By John Lyon
Arkansas News Bureau
LITTLE ROCK — Independent and Green Party candidates for U.S. Senate say they will be in Hot Springs Friday to protest their exclusion from a candidate forum sponsored by the Association of Arkansas Counties.
The association has invited Democratic incumbent Sen. Blanche Lincoln and her Republican challenger, U.S. Rep. John Boozman, to participate in a forum at its annual conference at the Hot Springs Convention Center, but independent candidate Trevor Drown and Green Party candidate John Gray are not invited.
“We’re going to be protesting over in Hot Springs on Friday morning on this,” Gray said Wednesday. “My feeling is, that is a state group, an association of counties, and they have no business whatever spending state money to have a private debate.”
“In the state of Arkansas, only 8 percent of the voter makeup is within the two-party system,” Drown said. “Ninety-two percent of Arkansans don’t register within that system, so they’re doing a huge disservice to the people of Arkansas by doing it the way they’re doing it.”
Randy Kemp, spokesman for the association, said the conference is primarily funded through private sponsorship, though counties do use public funds to send officials to the conference. The forum is one of many activities at the three-day conference, which started Wednesday, he said.
Asked why only Lincoln and Boozman were invited to participate in the forum, Kemp said, “The issues that they will be asked to discuss and answer questions about on Friday will come up for a vote in October, when they’re serving their function as either a senator or a U.S. congressman.”

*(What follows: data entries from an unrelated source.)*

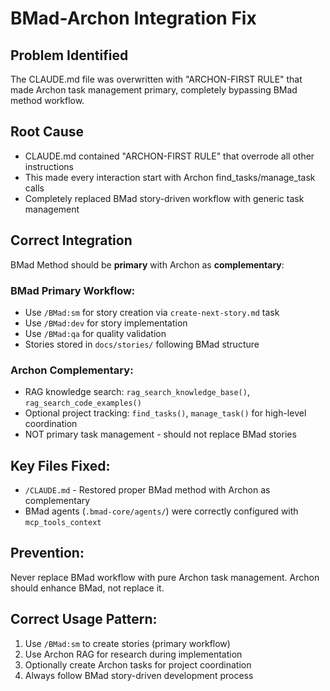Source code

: # BMad-Archon Integration Fix

## Problem Identified
The CLAUDE.md file was overwritten with "ARCHON-FIRST RULE" that made Archon task management primary, completely bypassing BMad method workflow.

## Root Cause
- CLAUDE.md contained "ARCHON-FIRST RULE" that overrode all other instructions
- This made every interaction start with Archon find_tasks/manage_task calls
- Completely replaced BMad story-driven workflow with generic task management

## Correct Integration
BMad Method should be **primary** with Archon as **complementary**:

### BMad Primary Workflow:
- Use `/BMad:sm` for story creation via `create-next-story.md` task
- Use `/BMad:dev` for story implementation 
- Use `/BMad:qa` for quality validation
- Stories stored in `docs/stories/` following BMad structure

### Archon Complementary:
- RAG knowledge search: `rag_search_knowledge_base()`, `rag_search_code_examples()`
- Optional project tracking: `find_tasks()`, `manage_task()` for high-level coordination
- NOT primary task management - should not replace BMad stories

## Key Files Fixed:
- `/CLAUDE.md` - Restored proper BMad method with Archon as complementary
- BMad agents (`.bmad-core/agents/`) were correctly configured with `mcp_tools_context`

## Prevention:
Never replace BMad workflow with pure Archon task management. Archon should enhance BMad, not replace it.

## Correct Usage Pattern:
1. Use `/BMad:sm` to create stories (primary workflow)
2. Use Archon RAG for research during implementation
3. Optionally create Archon tasks for project coordination
4. Always follow BMad story-driven development process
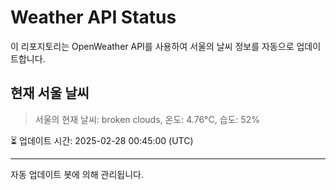 
# Weather API Status

이 리포지토리는 OpenWeather API를 사용하여 서울의 날씨 정보를 자동으로 업데이트합니다.

## 현재 서울 날씨
> 서울의 현재 날씨: broken clouds, 온도: 4.76°C, 습도: 52%

⏳ 업데이트 시간: 2025-02-28 00:45:00 (UTC)

---
자동 업데이트 봇에 의해 관리됩니다.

Kemp also said that in presidential debates, a candidate polling at less than 5 percent typically is not allowed to participate.
“I don’t think that’s unprecedented at all,” he said.
Drown said the forum is clearly about the Senate race. If the association was only interested in hearing about issues coming up in October, he asked, “why didn’t they ask the representatives from the other parts of the state to come?”
Drown also said he has seen only one poll that included him by name and none that included Gray — who was nominated less than three weeks ago — so he was not sure how the association was judging the candidates’ poll numbers.
Gray said poll numbers should not be the issue.
“Anyone who has jumped through the considerable hoops you have to jump through to get on ballot in this state has established their credibility (and) that the people of Arkansas want to hear what they have to say,” Gray said.
During the 2009 legislative session, then-Green Party member Rep. Richard Carroll of North Little Rock filed a bill to prohibit third-party and independent candidates from being excluded from publicly funded debates or debates held in publicly funded facilities. The bill died in committee.









August 12th, 2010 at 3:49 pm
Arkansas, particularly the Democratic and Republican parties, should resign themselves to the fact that the Green Party, and other so-called “alternative” parties are here to stay. The two party bondage system is done. It may take time for the additional parties to gain the necessary ground to challenge the power base, but it will happen eventually. It’s happening right now. The people of Arkansas should be allowed to vote for the person who best represents their interests and values, and not just the lesser of two evils.